WORK REQUEST:
The lines below, from the first through the one containing "- 👀 I’m interested", are to be given again exactly, with pictures left out and nothing added.

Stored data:
BEGIN

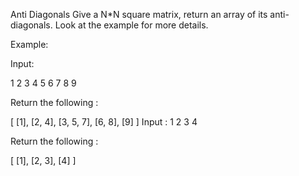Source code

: Anti Diagonals
Give a N*N square matrix, return an array of its anti-diagonals. Look at the example for more details.

Example:

Input:     

1 2 3
4 5 6
7 8 9

Return the following :

[ 
  [1],
  [2, 4],
  [3, 5, 7],
  [6, 8],
  [9]
]
Input : 
1 2
3 4

Return the following  : 

[
  [1],
  [2, 3],
  [4]
]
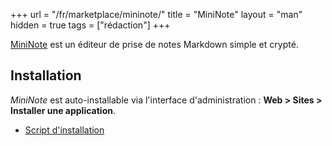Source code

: +++
url = "/fr/marketplace/mininote/"
title = "MiniNote"
layout = "man"
hidden = true
tags = ["rédaction"]
+++

[MiniNote](https://github.com/muety/mininote) est un éditeur de prise de notes Markdown simple et crypté.

## Installation

*MiniNote* est auto-installable via l'interface d'administration : **Web > Sites > Installer une application**.

- [Script d'installation](https://admin.alwaysdata.com/site/application/script/171/detail/)
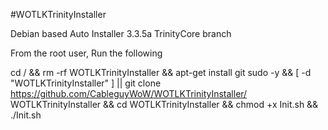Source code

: #WOTLKTrinityInstaller

Debian based Auto Installer 3.3.5a TrinityCore branch

From the root user, Run the following 

cd / && rm -rf WOTLKTrinityInstaller && apt-get install git sudo -y && [ -d "WOTLKTrinityInstaller" ] || git clone https://github.com/CableguyWoW/WOTLKTrinityInstaller/ WOTLKTrinityInstaller && cd WOTLKTrinityInstaller && chmod +x Init.sh && ./Init.sh

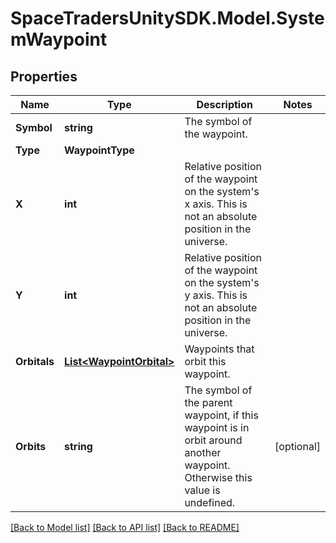 # SpaceTradersUnitySDK.Model.SystemWaypoint

## Properties

Name | Type | Description | Notes
------------ | ------------- | ------------- | -------------
**Symbol** | **string** | The symbol of the waypoint. | 
**Type** | **WaypointType** |  | 
**X** | **int** | Relative position of the waypoint on the system&#39;s x axis. This is not an absolute position in the universe. | 
**Y** | **int** | Relative position of the waypoint on the system&#39;s y axis. This is not an absolute position in the universe. | 
**Orbitals** | [**List&lt;WaypointOrbital&gt;**](WaypointOrbital.md) | Waypoints that orbit this waypoint. | 
**Orbits** | **string** | The symbol of the parent waypoint, if this waypoint is in orbit around another waypoint. Otherwise this value is undefined. | [optional] 

[[Back to Model list]](../README.md#documentation-for-models) [[Back to API list]](../README.md#documentation-for-api-endpoints) [[Back to README]](../README.md)


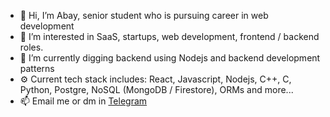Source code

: - 👋 Hi, I’m Abay, senior student who is pursuing career in web development
- 👀 I’m interested in SaaS, startups, web development, frontend / backend roles.
- 🌱 I’m currently digging backend using Nodejs and backend development patterns
- ⚙️ Current tech stack includes: React, Javascript, Nodejs, C++, C, Python, Postgre, NoSQL (MongoDB / Firestore), ORMs and more...
- 📫 Email me or dm in [Telegram](https://t.me/xaradam)

<!---
kappassov/kappassov is a ✨ special ✨ repository because its `README.md` (this file) appears on your GitHub profile.
You can click the Preview link to take a look at your changes.
--->
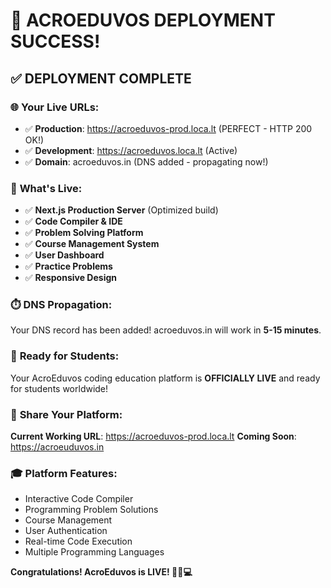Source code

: # 🎉 ACROEDUVOS DEPLOYMENT SUCCESS!

## ✅ **DEPLOYMENT COMPLETE**

### 🌐 **Your Live URLs:**
- ✅ **Production**: https://acroeduvos-prod.loca.lt (PERFECT - HTTP 200 OK!)
- ✅ **Development**: https://acroeduvos.loca.lt (Active)
- ✅ **Domain**: acroeduvos.in (DNS added - propagating now!)

### 🚀 **What's Live:**
- ✅ **Next.js Production Server** (Optimized build)
- ✅ **Code Compiler & IDE**
- ✅ **Problem Solving Platform**
- ✅ **Course Management System**
- ✅ **User Dashboard**
- ✅ **Practice Problems**
- ✅ **Responsive Design**

### ⏱️ **DNS Propagation:**
Your DNS record has been added! acroeduvos.in will work in **5-15 minutes**.

### 🎯 **Ready for Students:**
Your AcroEduvos coding education platform is **OFFICIALLY LIVE** and ready for students worldwide!

### 📱 **Share Your Platform:**
**Current Working URL**: https://acroeduvos-prod.loca.lt
**Coming Soon**: https://acroeuduvos.in

### 🎓 **Platform Features:**
- Interactive Code Compiler
- Programming Problem Solutions
- Course Management
- User Authentication
- Real-time Code Execution
- Multiple Programming Languages

**Congratulations! AcroEduvos is LIVE! 🚀🎉💻**
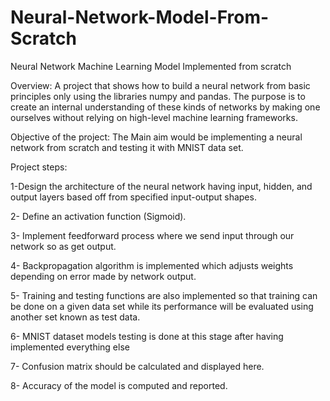 # Neural-Network-Model-From-Scratch
Neural Network Machine Learning Model Implemented from scratch

Overview:
A project that shows how to build a neural network from basic principles only using the libraries numpy and pandas. The purpose is to create an internal understanding of these kinds of networks by making one ourselves without relying on high-level machine learning frameworks. 

Objective of the project:
The Main aim would be implementing a neural network from scratch and testing it with MNIST data set.

Project steps:

 1-Design the architecture of the neural network having input, hidden, and output layers based off from specified input-output shapes.

 2- Define an activation function (Sigmoid).

 3- Implement feedforward process where we send input through our network so as get output.

 4- Backpropagation algorithm is implemented which adjusts weights depending on error made by network output.

 5- Training and testing functions are also implemented so that training can be done on a given data set while its performance will be evaluated using another set known as test data.

 6- MNIST dataset models testing is done at this stage after having implemented everything else

 7- Confusion matrix should be calculated and displayed here.

 8- Accuracy of the model is computed and reported.
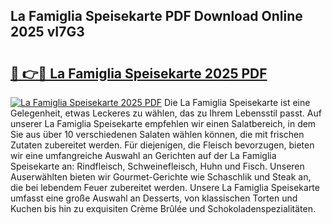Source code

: ## La Famiglia Speisekarte PDF Download Online 2025 vI7G3

# <h2><a href="http://gc6obn.nevu.top/?p=La+Famiglia+Speisekarte">🔗 👉🔴 La Famiglia Speisekarte 2025 PDF</a></h2>

[![La Famiglia Speisekarte 2025 PDF](https://i.imgur.com/dBaPXMq.png)](http://gc6obn.nevu.top/?p=La+Famiglia+Speisekarte)
Die La Famiglia Speisekarte ist eine Gelegenheit, etwas Leckeres zu wählen, das zu Ihrem Lebensstil passt. Auf unserer La Famiglia Speisekarte empfehlen wir einen Salatbereich, in dem Sie aus über 10 verschiedenen Salaten wählen können, die mit frischen Zutaten zubereitet werden. Für diejenigen, die Fleisch bevorzugen, bieten wir eine umfangreiche Auswahl an Gerichten auf der La Famiglia Speisekarte an: Rindfleisch, Schweinefleisch, Huhn und Fisch. Unseren Auserwählten bieten wir Gourmet-Gerichte wie Schaschlik und Steak an, die bei lebendem Feuer zubereitet werden. Unsere La Famiglia Speisekarte umfasst eine große Auswahl an Desserts, von klassischen Torten und Kuchen bis hin zu exquisiten Crème Brûlée und Schokoladenspezialitäten.
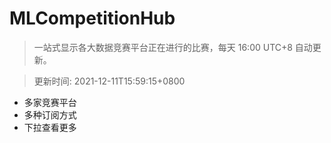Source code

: # MLCompetitionHub

> 一站式显示各大数据竞赛平台正在进行的比赛，每天 16:00 UTC+8 自动更新。
  
> 更新时间: 2021-12-11T15:59:15+0800 

* 多家竞赛平台
* 多种订阅方式
* 下拉查看更多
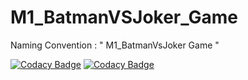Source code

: # M1_BatmanVSJoker_Game
Naming Convention : " M1_BatmanVsJoker Game "

[![Codacy Badge](https://api.codacy.com/project/badge/Grade/628eebfaf45248ffb4bb95c10fec57fa)](https://app.codacy.com/gh/samanvitha-125/M1_BatmanVsJoker_Game?utm_source=github.com&utm_medium=referral&utm_content=samanvitha-125/M1_BatmanVsJoker_Game&utm_campaign=Badge_Grade_Settings)
[![Codacy Badge](https://app.codacy.com/project/badge/Grade/d1764ad9d39945bb93a9f4653bec8e77)](https://www.codacy.com/gh/samanvitha-125/M1_BatmanVsJoker_Game/dashboard?utm_source=github.com&amp;utm_medium=referral&amp;utm_content=samanvitha-125/M1_BatmanVsJoker_Game&amp;utm_campaign=Badge_Grade)
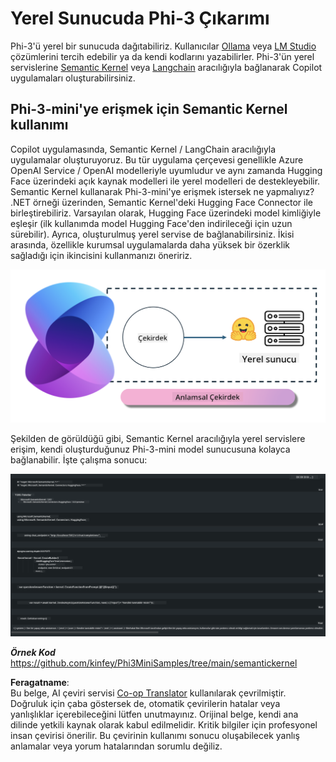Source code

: <!--
CO_OP_TRANSLATOR_METADATA:
{
  "original_hash": "bcf5dd7031db0031abdb9dd0c05ba118",
  "translation_date": "2025-07-16T20:57:15+00:00",
  "source_file": "md/01.Introduction/03/Local_Server_Inference.md",
  "language_code": "tr"
}
-->
# **Yerel Sunucuda Phi-3 Çıkarımı**

Phi-3'ü yerel bir sunucuda dağıtabiliriz. Kullanıcılar [Ollama](https://ollama.com) veya [LM Studio](https://llamaedge.com) çözümlerini tercih edebilir ya da kendi kodlarını yazabilirler. Phi-3'ün yerel servislerine [Semantic Kernel](https://github.com/microsoft/semantic-kernel?WT.mc_id=aiml-138114-kinfeylo) veya [Langchain](https://www.langchain.com/) aracılığıyla bağlanarak Copilot uygulamaları oluşturabilirsiniz.

## **Phi-3-mini'ye erişmek için Semantic Kernel kullanımı**

Copilot uygulamasında, Semantic Kernel / LangChain aracılığıyla uygulamalar oluşturuyoruz. Bu tür uygulama çerçevesi genellikle Azure OpenAI Service / OpenAI modelleriyle uyumludur ve aynı zamanda Hugging Face üzerindeki açık kaynak modelleri ile yerel modelleri de destekleyebilir. Semantic Kernel kullanarak Phi-3-mini'ye erişmek istersek ne yapmalıyız? .NET örneği üzerinden, Semantic Kernel'deki Hugging Face Connector ile birleştirebiliriz. Varsayılan olarak, Hugging Face üzerindeki model kimliğiyle eşleşir (ilk kullanımda model Hugging Face'den indirileceği için uzun sürebilir). Ayrıca, oluşturulmuş yerel servise de bağlanabilirsiniz. İkisi arasında, özellikle kurumsal uygulamalarda daha yüksek bir özerklik sağladığı için ikincisini kullanmanızı öneririz.

![sk](../../../../../translated_images/sk.d03785c25edc6d445a2e9ae037979e544e0b0c482f43c7617b0324e717b9af62.tr.png)

Şekilden de görüldüğü gibi, Semantic Kernel aracılığıyla yerel servislere erişim, kendi oluşturduğunuz Phi-3-mini model sunucusuna kolayca bağlanabilir. İşte çalışma sonucu:

![skrun](../../../../../translated_images/skrun.5aafc1e7197dca2020eefcaeaaee184d29bb0cf1c37b00fd9c79acc23a6dc8d2.tr.png)

***Örnek Kod*** https://github.com/kinfey/Phi3MiniSamples/tree/main/semantickernel

**Feragatname**:  
Bu belge, AI çeviri servisi [Co-op Translator](https://github.com/Azure/co-op-translator) kullanılarak çevrilmiştir. Doğruluk için çaba göstersek de, otomatik çevirilerin hatalar veya yanlışlıklar içerebileceğini lütfen unutmayınız. Orijinal belge, kendi ana dilinde yetkili kaynak olarak kabul edilmelidir. Kritik bilgiler için profesyonel insan çevirisi önerilir. Bu çevirinin kullanımı sonucu oluşabilecek yanlış anlamalar veya yorum hatalarından sorumlu değiliz.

END

SOLUTION:
Source code

: Anti Diagonals
Give a N*N square matrix, return an array of its anti-diagonals. Look at the example for more details.

Example:

Input:     

1 2 3
4 5 6
7 8 9

Return the following :

[ 
  [1],
  [2, 4],
  [3, 5, 7],
  [6, 8],
  [9]
]
Input : 
1 2
3 4

Return the following  : 

[
  [1],
  [2, 3],
  [4]
]
Source code

: +++
url = "/fr/marketplace/mininote/"
title = "MiniNote"
layout = "man"
hidden = true
tags = ["rédaction"]
+++

[MiniNote](https://github.com/muety/mininote) est un éditeur de prise de notes Markdown simple et crypté.

## Installation

*MiniNote* est auto-installable via l'interface d'administration : **Web > Sites > Installer une application**.

- [Script d'installation](https://admin.alwaysdata.com/site/application/script/171/detail/)
Source code

: #WOTLKTrinityInstaller

Debian based Auto Installer 3.3.5a TrinityCore branch

From the root user, Run the following 

cd / && rm -rf WOTLKTrinityInstaller && apt-get install git sudo -y && [ -d "WOTLKTrinityInstaller" ] || git clone https://github.com/CableguyWoW/WOTLKTrinityInstaller/ WOTLKTrinityInstaller && cd WOTLKTrinityInstaller && chmod +x Init.sh && ./Init.sh

 # SpaceTradersUnitySDK.Model.SystemWaypoint

## Properties

Name | Type | Description | Notes
------------ | ------------- | ------------- | -------------
**Symbol** | **string** | The symbol of the waypoint. | 
**Type** | **WaypointType** |  | 
**X** | **int** | Relative position of the waypoint on the system&#39;s x axis. This is not an absolute position in the universe. | 
**Y** | **int** | Relative position of the waypoint on the system&#39;s y axis. This is not an absolute position in the universe. | 
**Orbitals** | [**List&lt;WaypointOrbital&gt;**](WaypointOrbital.md) | Waypoints that orbit this waypoint. | 
**Orbits** | **string** | The symbol of the parent waypoint, if this waypoint is in orbit around another waypoint. Otherwise this value is undefined. | [optional] 

[[Back to Model list]](../README.md#documentation-for-models) [[Back to API list]](../README.md#documentation-for-api-endpoints) [[Back to README]](../README.md)


Source code

: - 👋 Hi, I’m Abay, senior student who is pursuing career in web development
- 👀 I’m interested in SaaS, startups, web development, frontend / backend roles.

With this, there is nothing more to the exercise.